Transfer-based targeted adversarial attacks against black-box deep neural networks (DNNs) have been proven to be significantly more challenging than untargeted ones. The impressive transferability of current SOTA, the generative methods, comes at the cost of requiring massive amounts of additional data and time-consuming training for each targeted label. This results in limited efficiency and flexibility, significantly hindering their deployment in practical applications. In this paper, we offer a self-universal perspective that unveils the great yet underexplored potential of input transformations in pursuing this goal. Specifically, transformations universalize gradient-based attacks with intrinsic but overlooked semantics inherent within individual images, exhibiting similar scalability and comparable results to time-consuming learning over massive additional data from diverse classes. We also contribute a surprising empirical insight that one of the most fundamental transformations, simple image scaling, is highly effective, scalable, sufficient, and necessary in enhancing targeted transferability. We further augment simple scaling with orthogonal transformations and block-wise applicability, resulting in the Simple, faSt, Self-universal yet Strong Scale Transformation (S$^4$ST) for self-universal TTA. On the ImageNet-Compatible benchmark dataset, our method achieves a 19.8% improvement in the average targeted transfer success rate against various challenging victim models over existing SOTA transformation methods while only consuming 36% time for attacking. It also outperforms resource-intensive attacks by a large margin in various challenging settings.

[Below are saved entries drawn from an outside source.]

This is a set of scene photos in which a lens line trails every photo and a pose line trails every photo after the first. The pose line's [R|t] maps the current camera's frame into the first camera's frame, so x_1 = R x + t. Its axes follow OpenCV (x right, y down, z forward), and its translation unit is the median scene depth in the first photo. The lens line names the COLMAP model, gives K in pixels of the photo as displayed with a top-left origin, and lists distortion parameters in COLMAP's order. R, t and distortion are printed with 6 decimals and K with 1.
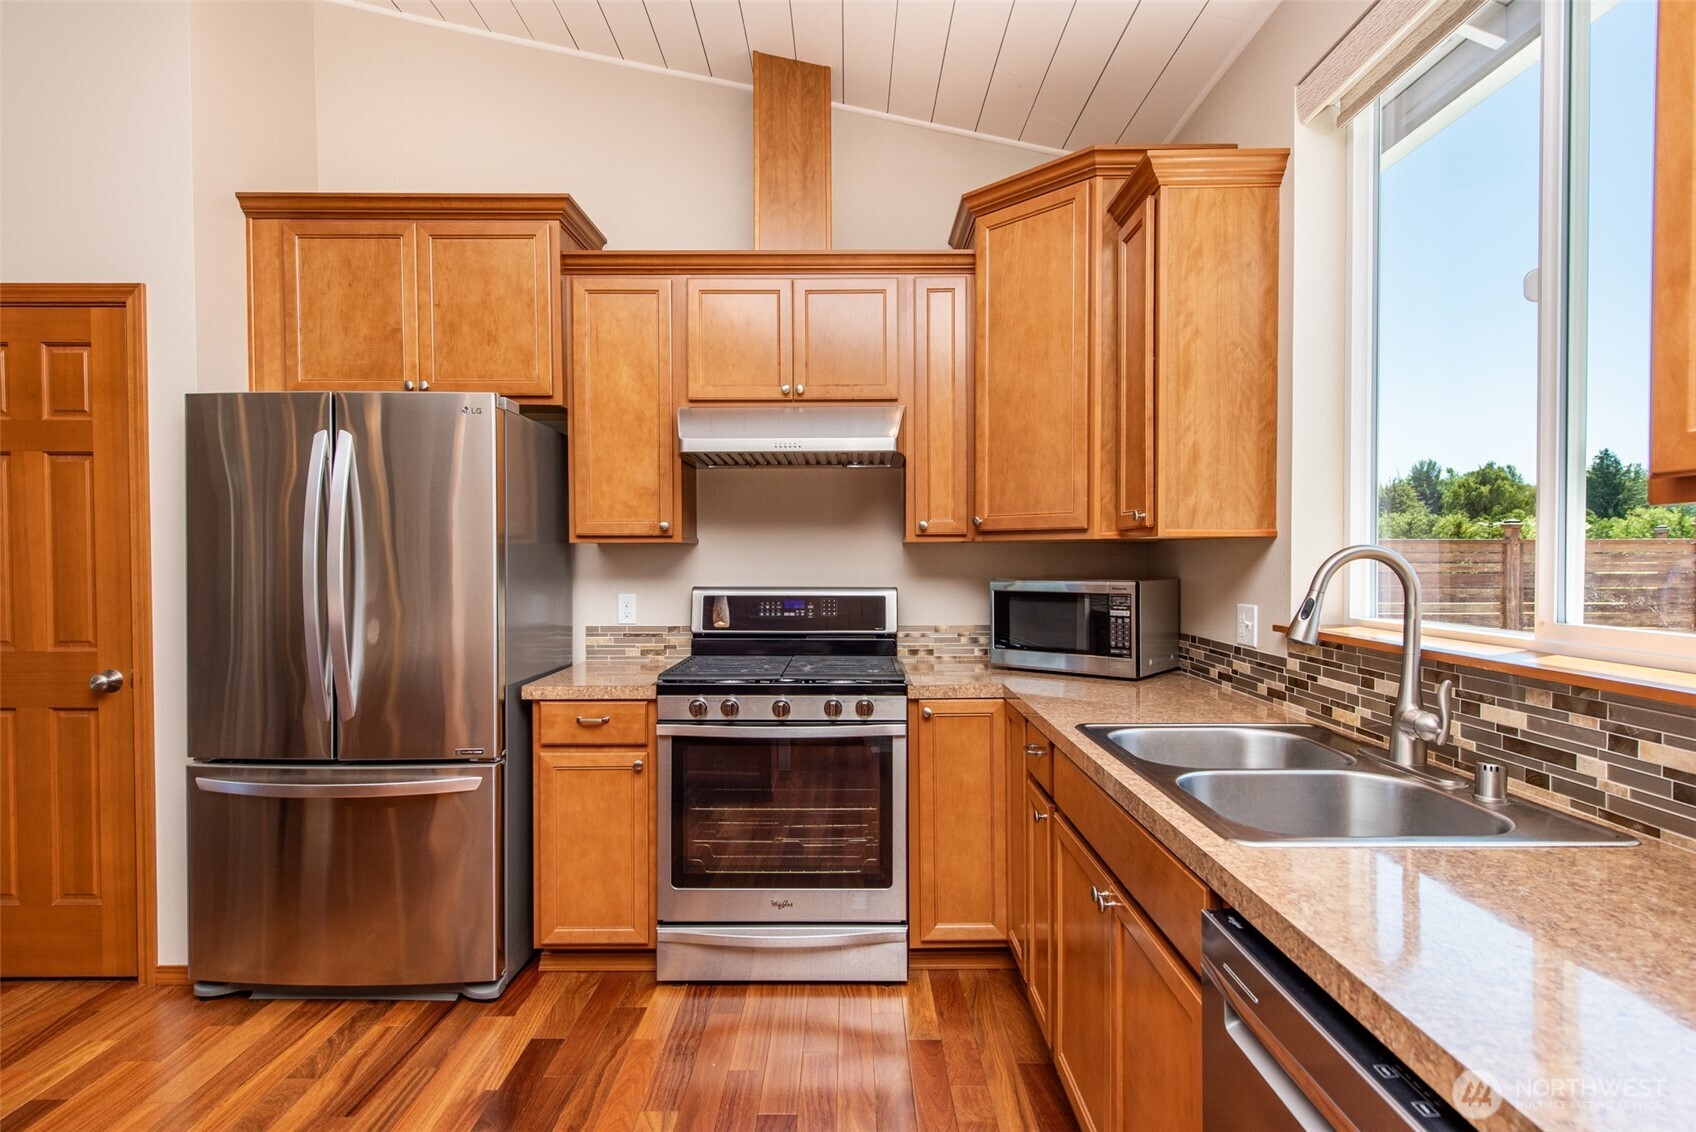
lens RADIAL K [[879.2, 0, 844.7], [0, 879.2, 561.5], [0, 0, 1]] dist [0.015753, -0.001715]
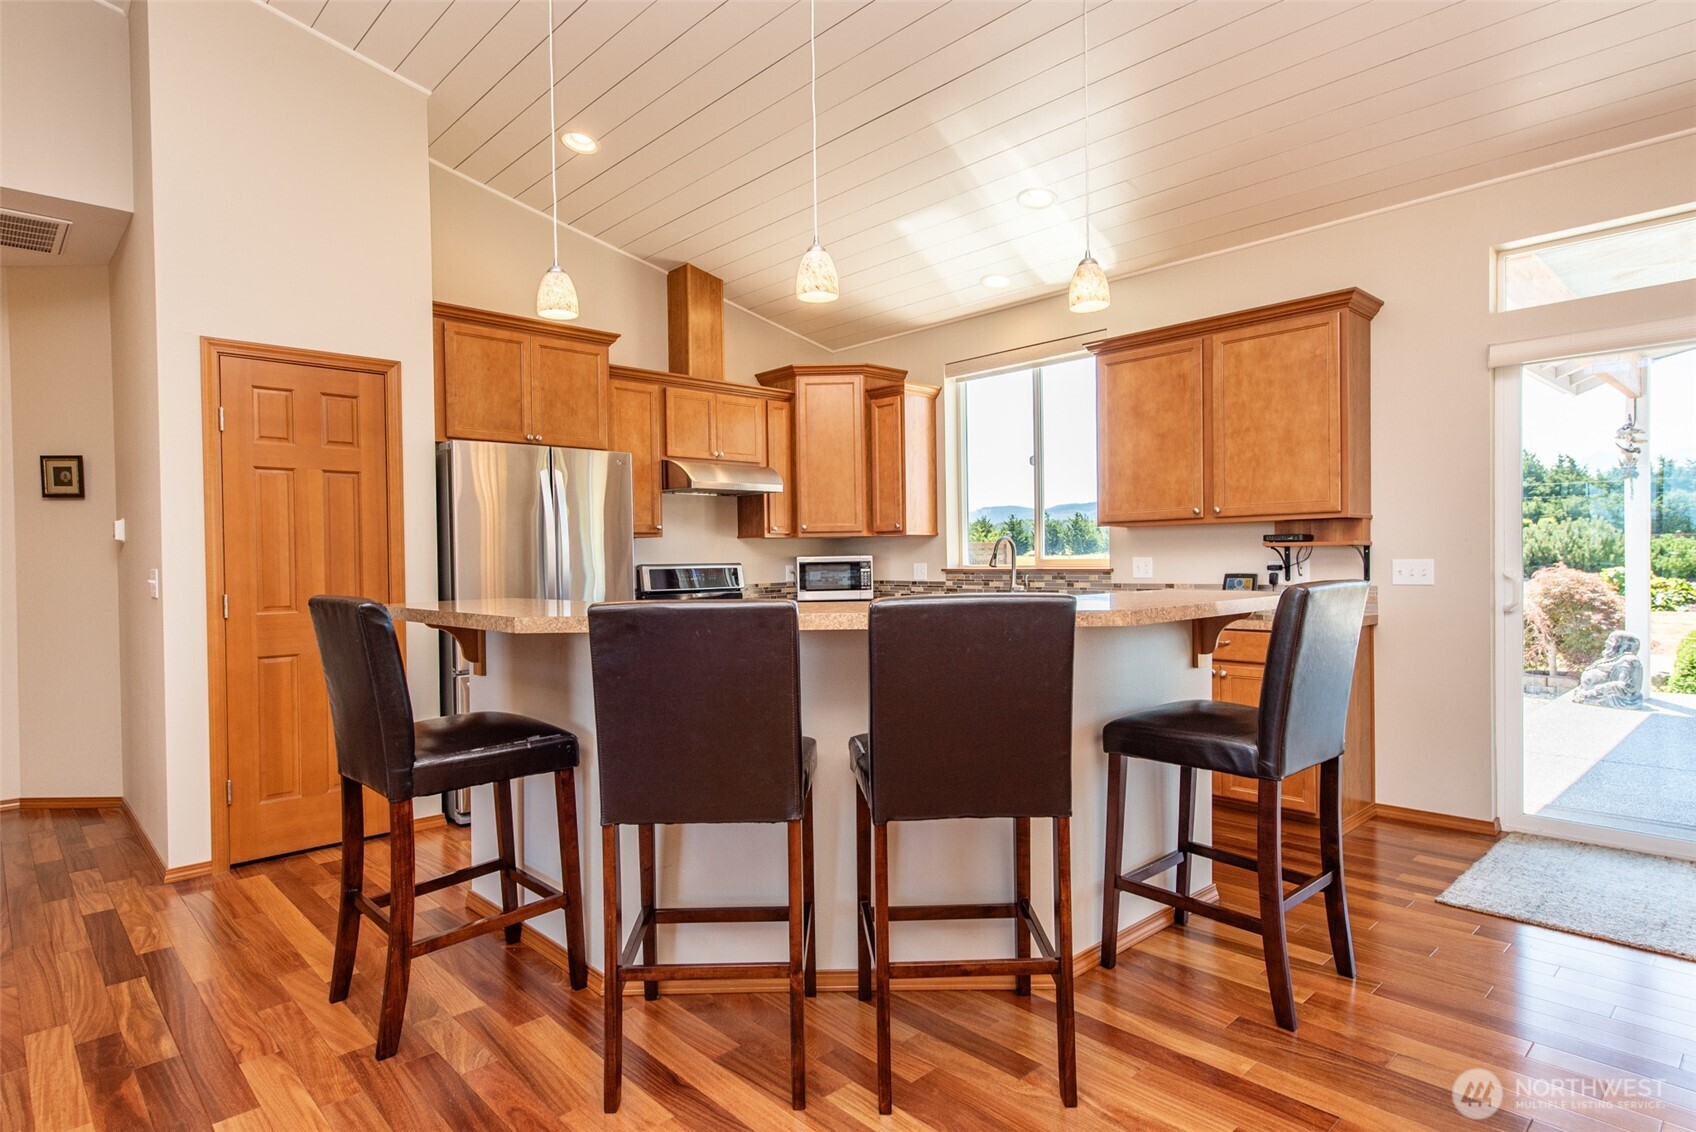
lens RADIAL K [[927.3, 0, 852.4], [0, 927.3, 571.6], [0, 0, 1]] dist [0.017460, 0.000961]
pose [[0.719919, -0.019981, 0.693770, -1.237539], [0.017474, 0.999790, 0.010662, 0.035130], [-0.693838, 0.004447, 0.720118, -0.610783]]
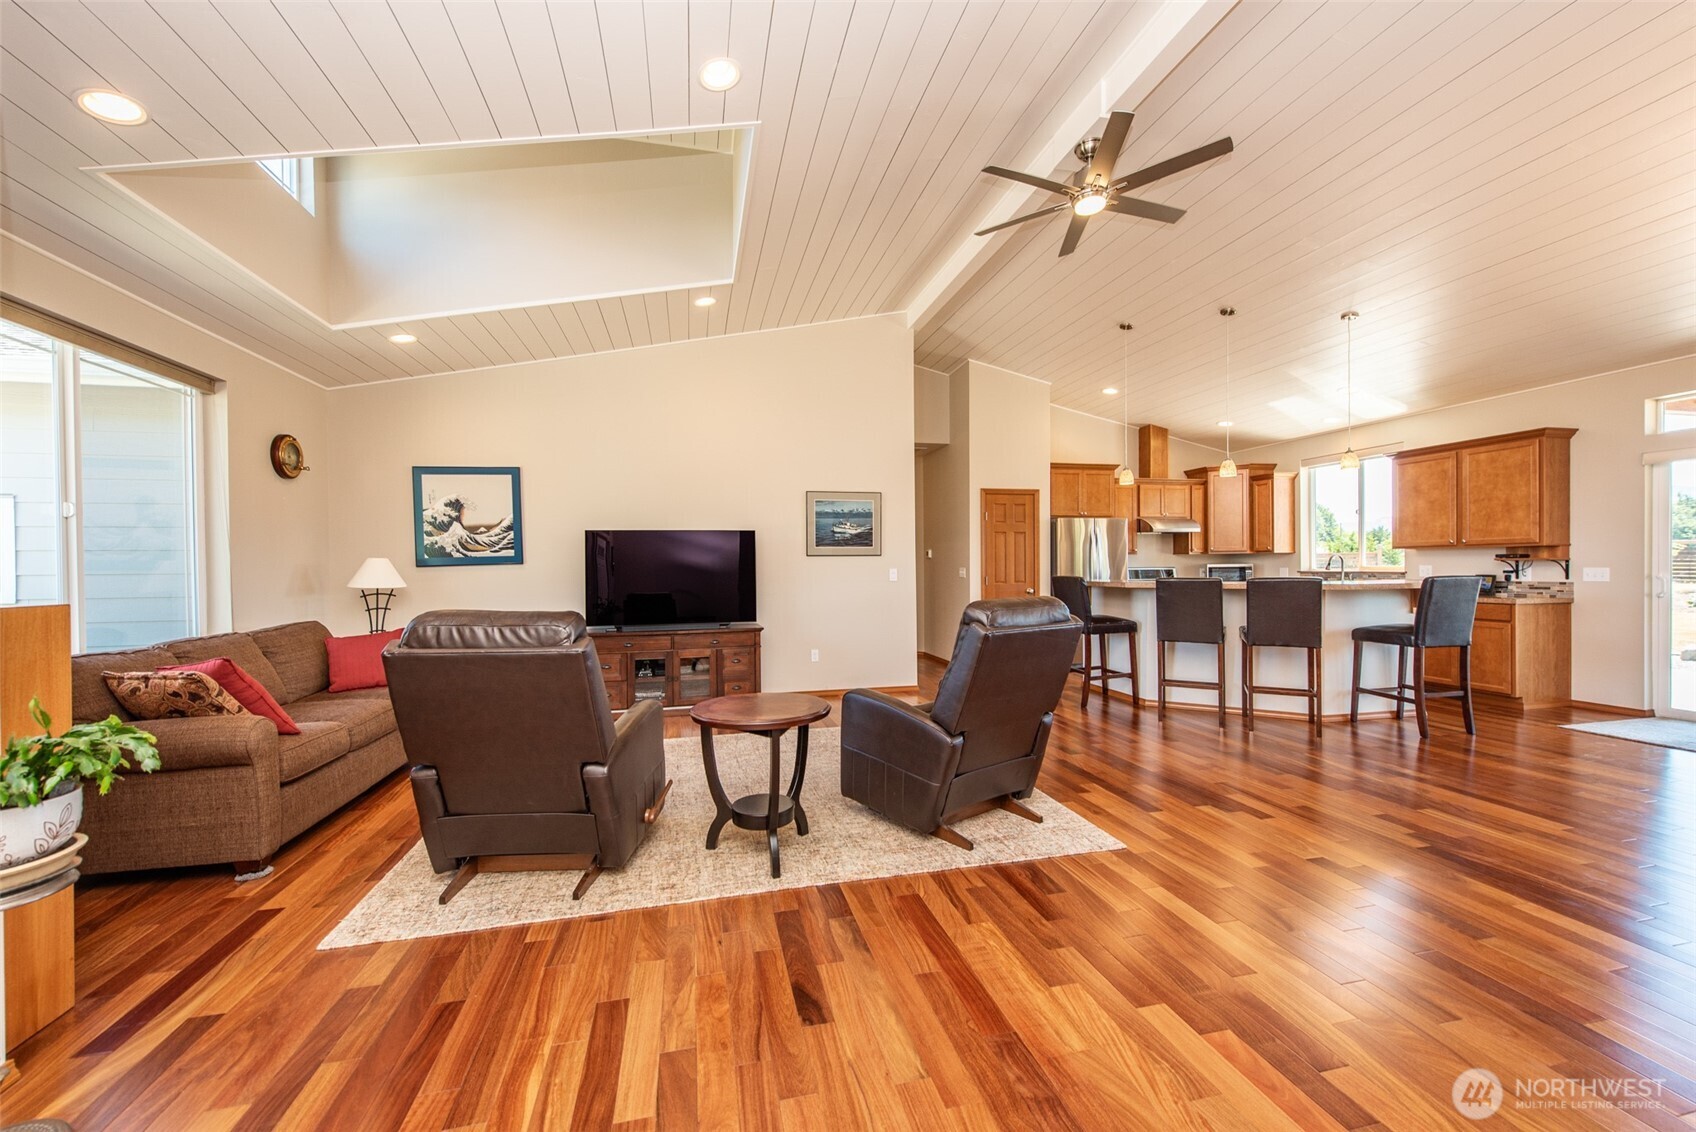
lens RADIAL K [[659.1, 0, 839.0], [0, 659.1, 575.3], [0, 0, 1]] dist [0.003090, -0.000347]
pose [[0.975480, -0.009971, 0.219861, -2.120687], [0.008734, 0.999940, 0.006596, 0.037142], [-0.219914, -0.004514, 0.975509, -1.520857]]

翻译：针对黑盒深度神经网络（DNN）的基于迁移的目标对抗攻击已被证明比非目标攻击更具挑战性。当前最先进的生成式方法虽然具有令人印象深刻的迁移性，但其代价是需要为每个目标标签使用海量额外数据并进行耗时的训练。这导致了效率和灵活性受限，严重阻碍了其在实践中的应用。本文提出一种自通用视角，揭示了输入变换在实现此目标方面巨大但尚未被充分探索的潜力。具体而言，变换通过利用单个图像内部固有的、但被忽视的内在语义，使基于梯度的攻击通用化，展现出与在不同类别海量额外数据上进行耗时学习相媲美的可扩展性和可比结果。我们还贡献了一个令人惊讶的经验性见解：最基本的变换之一——简单的图像缩放，在提升目标迁移性方面高度有效、可扩展、充分且必要。我们进一步通过正交变换和分块适用性增强了简单缩放，从而形成了用于自通用目标迁移攻击的简单、快速、自通用且强大的尺度变换（S$^4$ST）。在ImageNet-Compatible基准数据集上，我们的方法在攻击各种具有挑战性的受害者模型时，其平均目标迁移成功率比现有最先进的变换方法提升了19.8%，而攻击时间仅消耗后者的36%。在各种具有挑战性的设置下，它也大幅优于资源密集型攻击方法。